The House on the Cerulean Sea (T J Klune)
Recommended to me by several people as up my alley, and unfortunately...not, a DNF. It’s about an agent for a dystopic government department to regulate magical young people who is sent to review a very unique orphanage (the children include a sentient jellyfish(?) and the Antichrist(?)) and the man running it. There was clearly a gay romance looming but I didn’t get that far; the book’s sense of humour was very laboured for me, and I just didn’t like the main character (and by the time I quit nobody else did yet either.) Plus it did the worldbuilding thing I find super fucking annoying where it kept referring to real-world things but it was totally unclear if it was even set in our world or an AU thereof, let alone what decade it was set in. I don’t do well with that sort of refusal to commit. Sorry, recommenders, I promise I gave it the old college try!
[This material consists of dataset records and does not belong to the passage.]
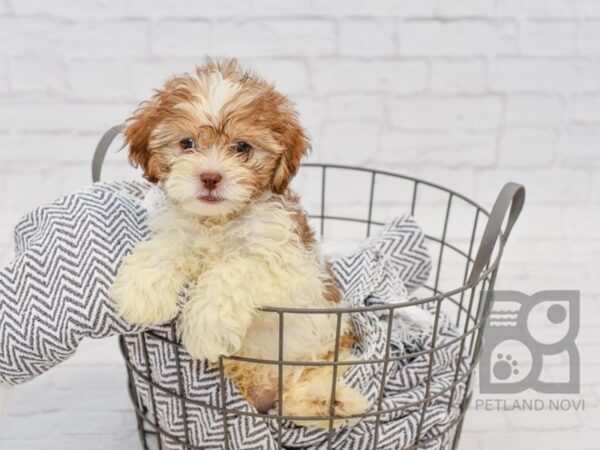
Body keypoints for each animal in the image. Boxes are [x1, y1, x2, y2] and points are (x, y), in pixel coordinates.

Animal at [110, 58, 368, 428]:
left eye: (242, 147)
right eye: (187, 143)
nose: (210, 177)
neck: (219, 221)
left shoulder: (291, 266)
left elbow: (237, 266)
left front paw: (205, 326)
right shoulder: (182, 233)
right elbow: (165, 248)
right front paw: (142, 292)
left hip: (328, 348)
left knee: (307, 383)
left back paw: (329, 402)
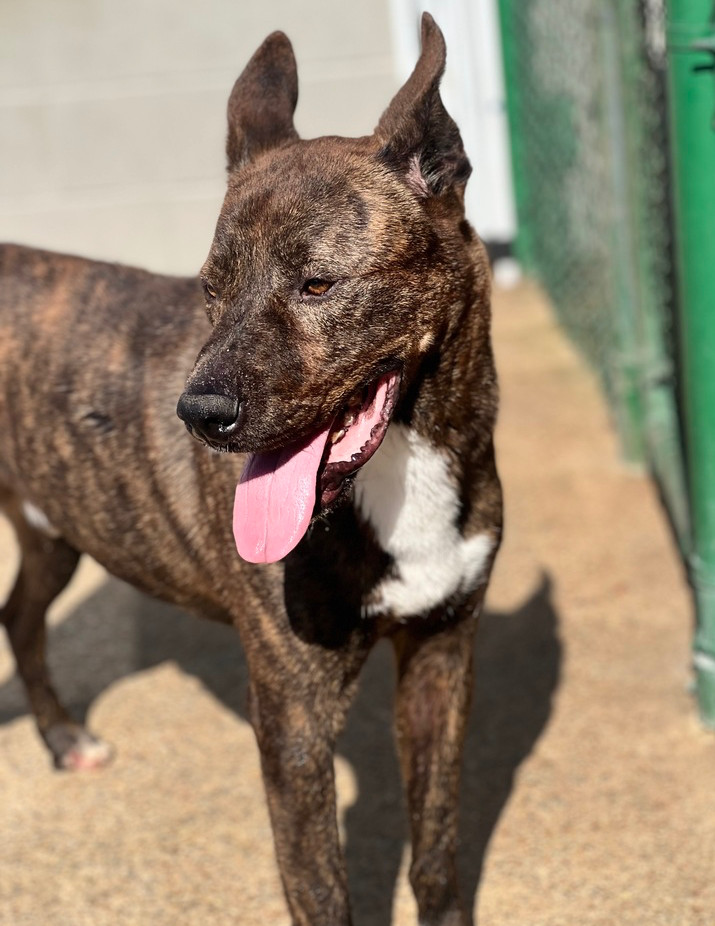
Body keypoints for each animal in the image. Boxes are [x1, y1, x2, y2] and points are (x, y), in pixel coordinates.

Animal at [0, 16, 504, 926]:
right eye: (210, 288)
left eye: (317, 284)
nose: (197, 416)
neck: (401, 469)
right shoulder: (293, 719)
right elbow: (321, 890)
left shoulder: (443, 657)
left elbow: (437, 856)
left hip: (56, 527)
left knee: (18, 615)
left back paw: (63, 741)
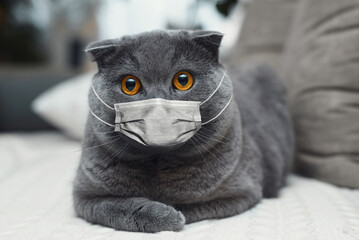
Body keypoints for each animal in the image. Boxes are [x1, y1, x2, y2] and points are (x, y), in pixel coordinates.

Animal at [73, 29, 296, 232]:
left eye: (183, 80)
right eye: (130, 84)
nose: (158, 110)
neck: (157, 163)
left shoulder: (242, 192)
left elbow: (189, 204)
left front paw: (169, 214)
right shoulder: (83, 196)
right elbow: (113, 207)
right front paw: (160, 214)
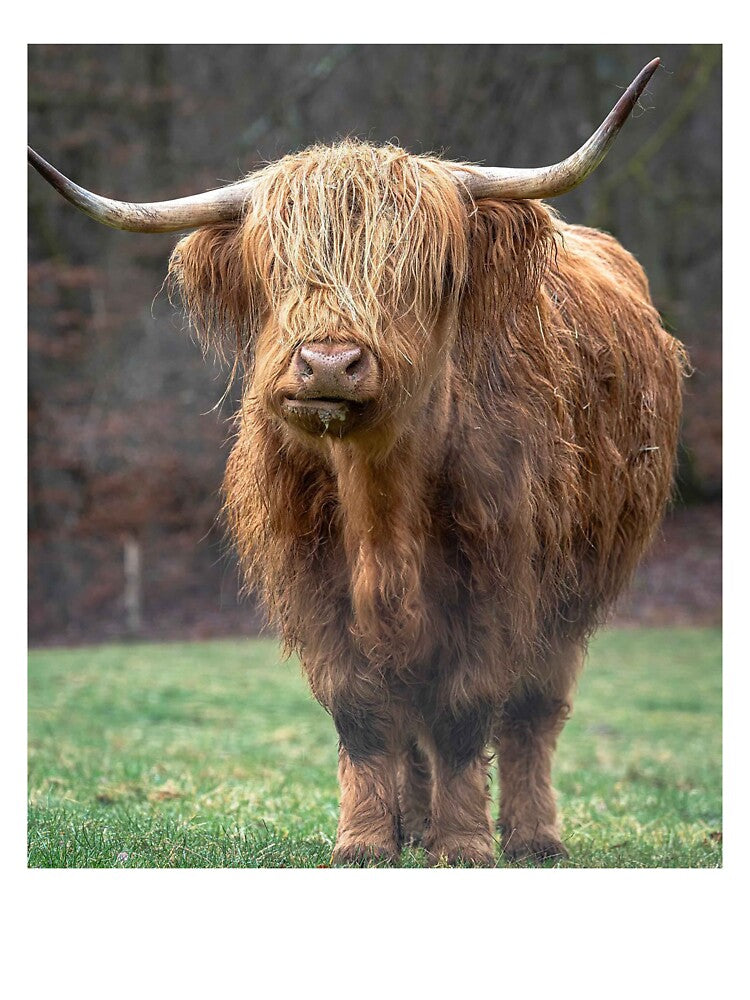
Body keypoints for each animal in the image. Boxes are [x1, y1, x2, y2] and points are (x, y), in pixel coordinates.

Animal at [29, 58, 686, 866]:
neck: (381, 507)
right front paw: (366, 841)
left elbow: (466, 712)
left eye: (422, 271)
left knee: (533, 713)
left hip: (574, 593)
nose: (329, 362)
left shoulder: (499, 583)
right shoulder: (313, 586)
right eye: (276, 269)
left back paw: (533, 838)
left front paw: (465, 844)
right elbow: (365, 713)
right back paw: (412, 827)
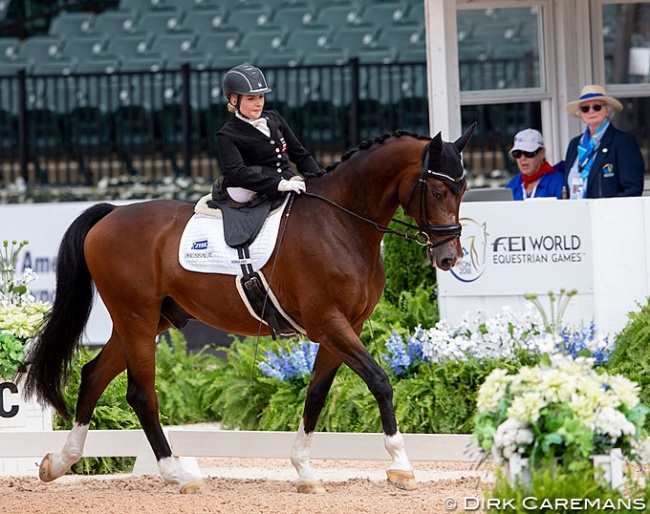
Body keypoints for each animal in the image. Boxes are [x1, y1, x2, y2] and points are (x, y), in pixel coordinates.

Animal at [22, 124, 474, 492]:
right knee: (141, 393)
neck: (342, 225)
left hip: (150, 320)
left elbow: (316, 393)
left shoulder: (347, 326)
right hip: (137, 318)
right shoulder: (329, 322)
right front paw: (401, 466)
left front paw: (305, 471)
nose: (449, 257)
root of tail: (111, 214)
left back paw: (58, 463)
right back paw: (178, 474)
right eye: (437, 191)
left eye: (464, 190)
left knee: (93, 375)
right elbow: (379, 381)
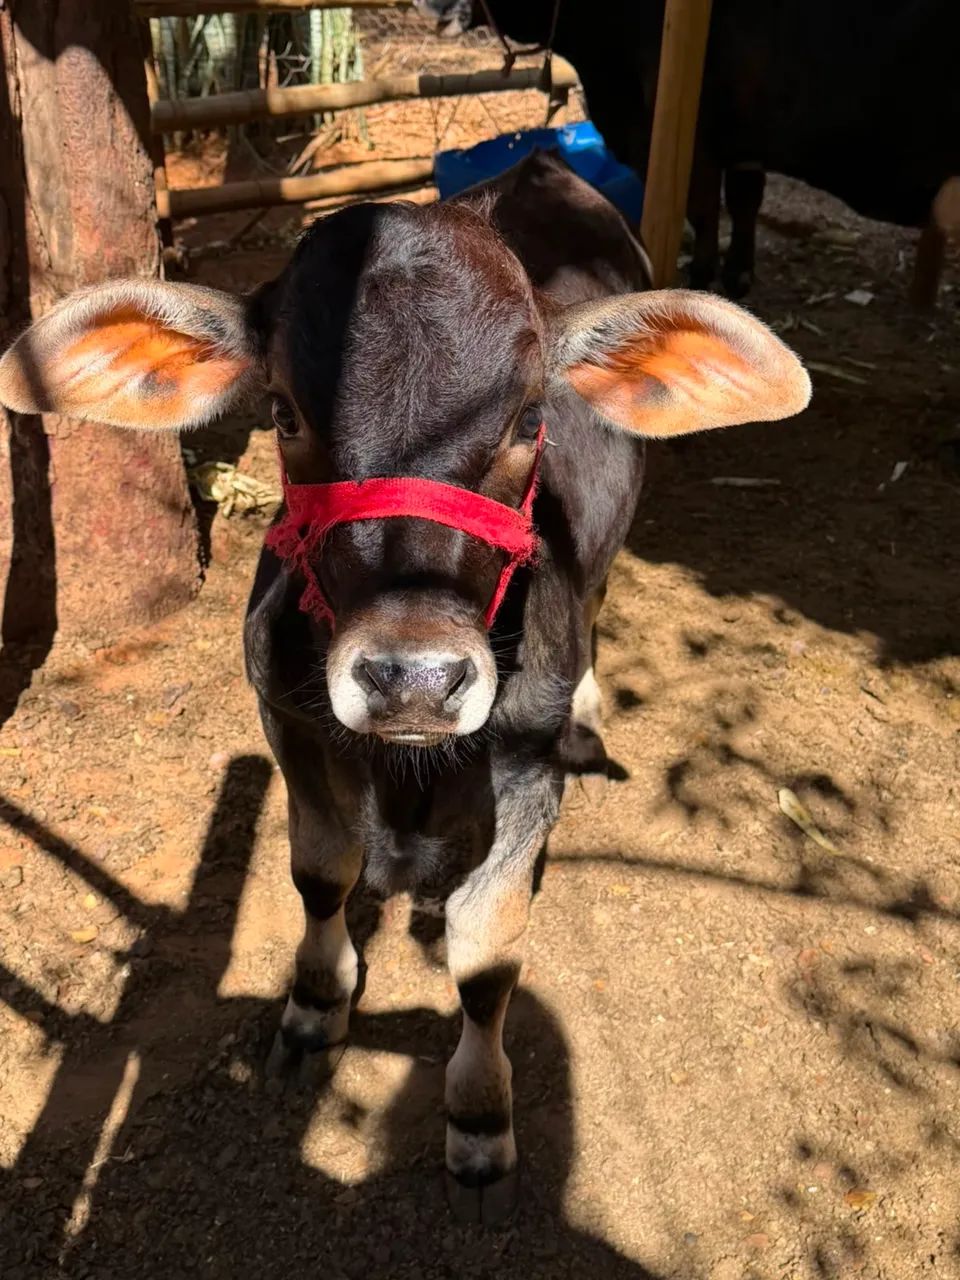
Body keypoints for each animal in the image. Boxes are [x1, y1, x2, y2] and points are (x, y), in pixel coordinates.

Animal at [0, 151, 810, 1223]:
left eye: (528, 419)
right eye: (284, 412)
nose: (415, 677)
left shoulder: (525, 775)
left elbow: (487, 958)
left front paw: (479, 1116)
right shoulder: (289, 725)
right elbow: (319, 875)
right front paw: (313, 1006)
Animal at [416, 0, 960, 298]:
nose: (431, 10)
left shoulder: (688, 134)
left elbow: (703, 208)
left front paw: (700, 275)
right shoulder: (742, 141)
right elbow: (744, 201)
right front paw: (737, 274)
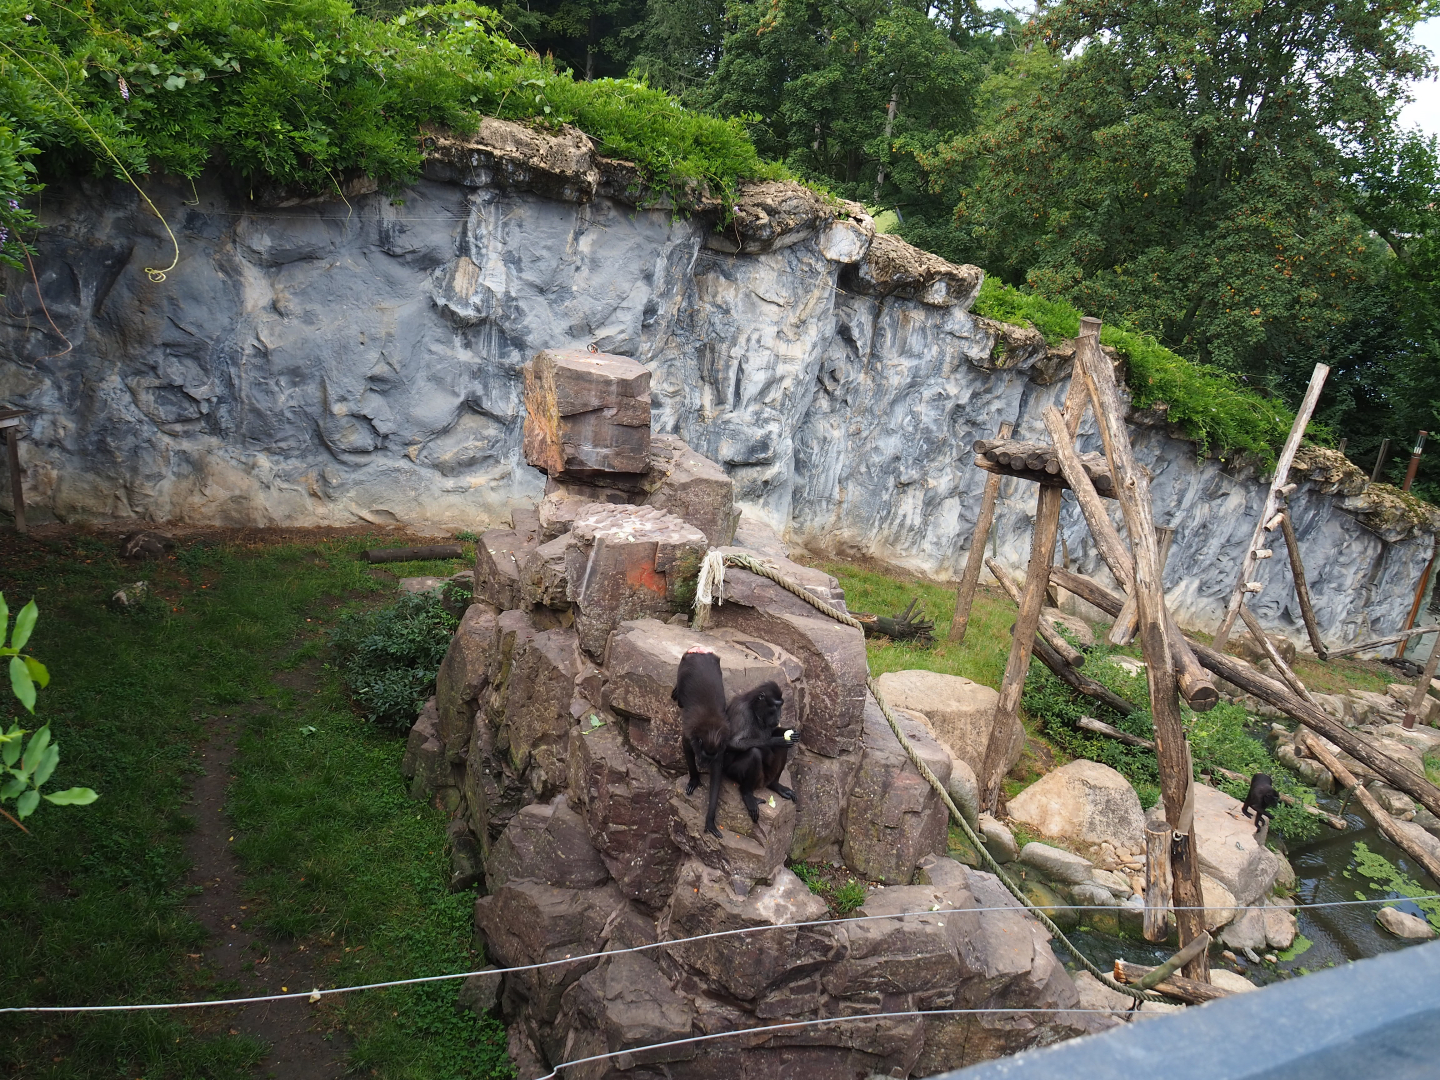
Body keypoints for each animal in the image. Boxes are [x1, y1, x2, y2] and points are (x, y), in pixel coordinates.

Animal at [673, 646, 731, 838]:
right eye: (703, 755)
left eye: (709, 758)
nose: (703, 763)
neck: (710, 728)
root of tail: (699, 651)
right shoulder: (689, 736)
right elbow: (687, 749)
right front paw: (694, 779)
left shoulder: (721, 746)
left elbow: (717, 773)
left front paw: (710, 820)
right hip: (683, 665)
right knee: (680, 697)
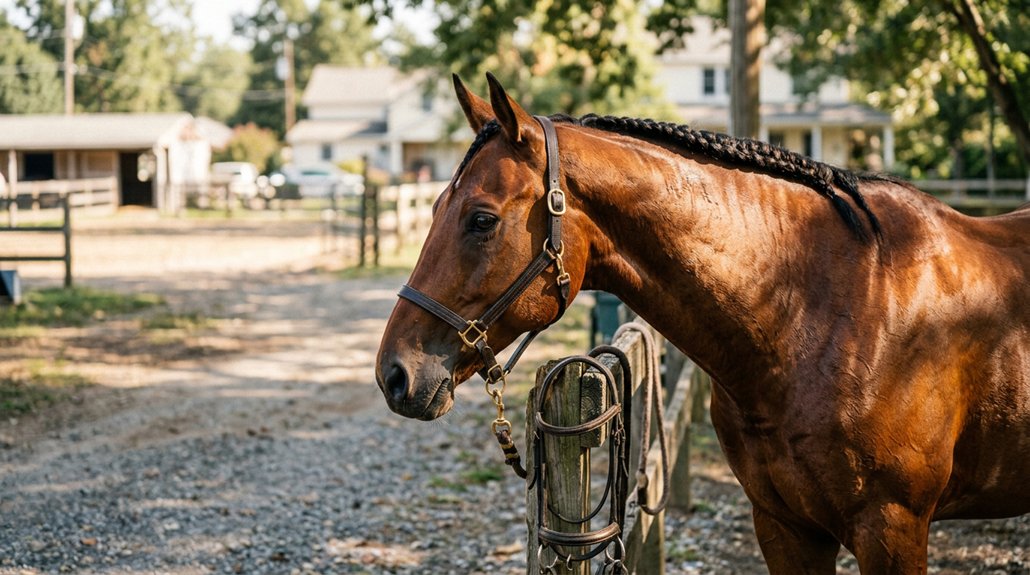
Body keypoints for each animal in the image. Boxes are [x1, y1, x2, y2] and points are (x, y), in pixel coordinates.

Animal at [375, 73, 1030, 574]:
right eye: (432, 207)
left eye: (482, 219)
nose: (394, 374)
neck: (828, 309)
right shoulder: (784, 526)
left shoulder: (892, 528)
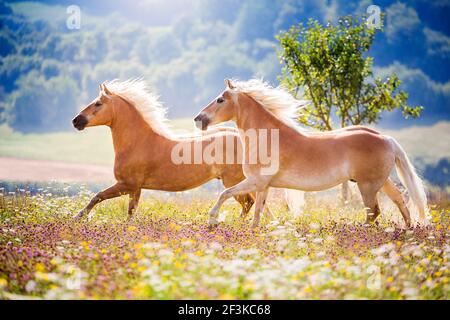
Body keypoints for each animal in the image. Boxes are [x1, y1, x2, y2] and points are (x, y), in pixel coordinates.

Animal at [70, 79, 255, 221]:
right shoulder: (136, 189)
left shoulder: (127, 184)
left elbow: (98, 196)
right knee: (251, 203)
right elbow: (130, 213)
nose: (76, 121)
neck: (138, 142)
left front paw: (78, 216)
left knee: (248, 202)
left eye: (98, 103)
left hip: (233, 181)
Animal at [194, 79, 428, 229]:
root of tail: (386, 139)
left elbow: (225, 194)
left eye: (220, 100)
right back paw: (407, 230)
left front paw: (212, 220)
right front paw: (254, 231)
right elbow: (258, 213)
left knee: (374, 212)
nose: (198, 119)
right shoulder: (263, 186)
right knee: (399, 201)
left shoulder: (255, 182)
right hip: (381, 182)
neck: (267, 137)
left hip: (367, 186)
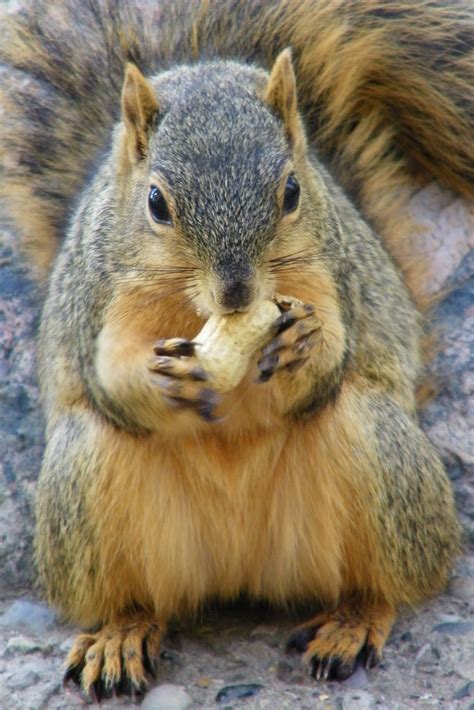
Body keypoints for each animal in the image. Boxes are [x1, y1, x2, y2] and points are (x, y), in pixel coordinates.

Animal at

Date: 2021-04-14 06:53 pm (UTC)
labellementeuse: a girl sits at a desk in front of a window, chewing a pencil (Default)
From: [personal profile] labellementeuse
(Just going back looking for your review of the Hugo nominees because I want to know what you thought of Piranesi) anyway I am v gratified by your take on House on the Cerulean Sea because I also DNFd with prejudice after having it recommended to me several times!